The key to a successful Halloween in a Mexican family was the rendezvous at the end of the evening, and the merging of loot in an elaborate ceremony. Once the “trick ó treating” was over, and all the children were back at home (the oldest kids were always the last to return, carrying the largest bags), we would huddle together with mugs of steaming chocolate, the little ones already in pajamas, to combine, and reorganize our candy. One by one, each child stepped forward, youngest to oldest, to empty their Halloween bags on the kitchen (or dining room) table. We would “ooohhh” at the bulk and shape of each sack that was raised, and “aaahhhh” as the gum, suckers, candy, and chocolate bars spilled out. Each candy was a house-memory, and the big bars of chocolate were mythic. Tales were shared and exaggerated upon for the adults who gathered around us. They would hear of the evening’s travels and adventures, of the people we met, the jokes we heard, and the odd behaviors we noticed. If time allowed, we would then adjourn to the family room to watch scary movies on television before leaving for home, or going to bed. Vampira was the fright-night diva in the mid 50’s, and her slinky, clinging, low-cut black gown, and her eastern European (Transylvanian?) accent, was the perfect nightcap to Halloween. However, before we got too excited or comfortable, or fell asleep, our mother would hustle us home or to bed. Tomorrow, she reminded us, was a holy day of obligation, and we had to go to mass.

## WHAT YOU WILL DO
A. Rewrite the paragraph beginning "The key to a successful Halloween" from the Halloween memoir above as a short bulleted list, keeping its main facts.
B. Go on with the Halloween memoir above, starting right after its final sentence about having to go to mass.

## COLLECTED MATERIAL

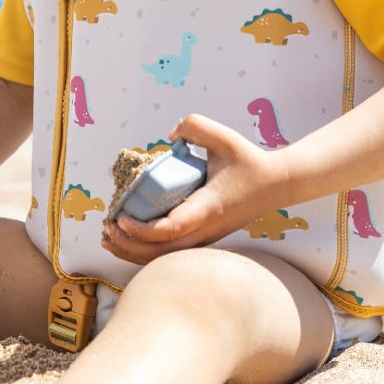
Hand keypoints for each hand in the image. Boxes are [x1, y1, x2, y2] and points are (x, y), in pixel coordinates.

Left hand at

## SOLVED PROBLEMS
A.
- The evening ended with the children gathering to combine and reorganize their candy, the key to a successful Halloween in a Mexican family.
- Once everyone was home, with the oldest kids returning last carrying the largest bags, the children huddled with mugs of steaming chocolate, the little ones already in pajamas.
- From youngest to oldest, each child emptied their bag on the kitchen or dining room table while the others "ooohhh"-ed and "aaahhhh"-ed.
- Each candy was a house-memory, and the big chocolate bars were mythic.
- The children told the gathered adults exaggerated tales of their travels, the people they met, the jokes they heard and the odd behaviors they noticed.
- If there was time, they watched scary movies on television, where Vampira, with her low-cut black gown and eastern European accent, was the fright-night diva of the mid-'50s.
- Their mother then hustled them home or to bed, since the next day was a holy day of obligation and they had to go to mass.

B.
One of the few “perks” of being a Catholic school student was having a school holiday on the day after Halloween, All Saints’ Day. However, it was a mixed blessing. On the one hand, the magic of Halloween was heightened by the blissful knowledge that there was no school the following day. On the other, there is nothing worse than being dragged out of a warm and comfortable bed, sleepy, exhausted, and grumpy at 8 o’clock on a cold or rainy morning. The fact that we were obligated, under pain of mortal sin, to attend mass on November 1, made it very clear that this was the central religious feast day of this triduum. However, for a child, the reasons weren’t obvious, although I knew the answer lay in its title. This day commemorated all the dead martyrs and saints of the Church who did not have specific feast days. Okay and why was that important to me as a second grader at St. Teresa of Avila School in Silver Lake? Why did saints need my prayers? I loved October 31, the Eve of All Saints’ Day, because it was a gaudy, folk-celebration filled with costumes, excitement, and repressed fears of death, ghosts, and demons. I also saw the value for November 2, as a day to remember dead relatives and friends. But the keystone to this triad, All Saints’ Day, was pointless; people simply went to mass and prayed for the saints. It seemed more of a hassle than a celebration. I didn’t “get it” until after my father died on November 1, 1971.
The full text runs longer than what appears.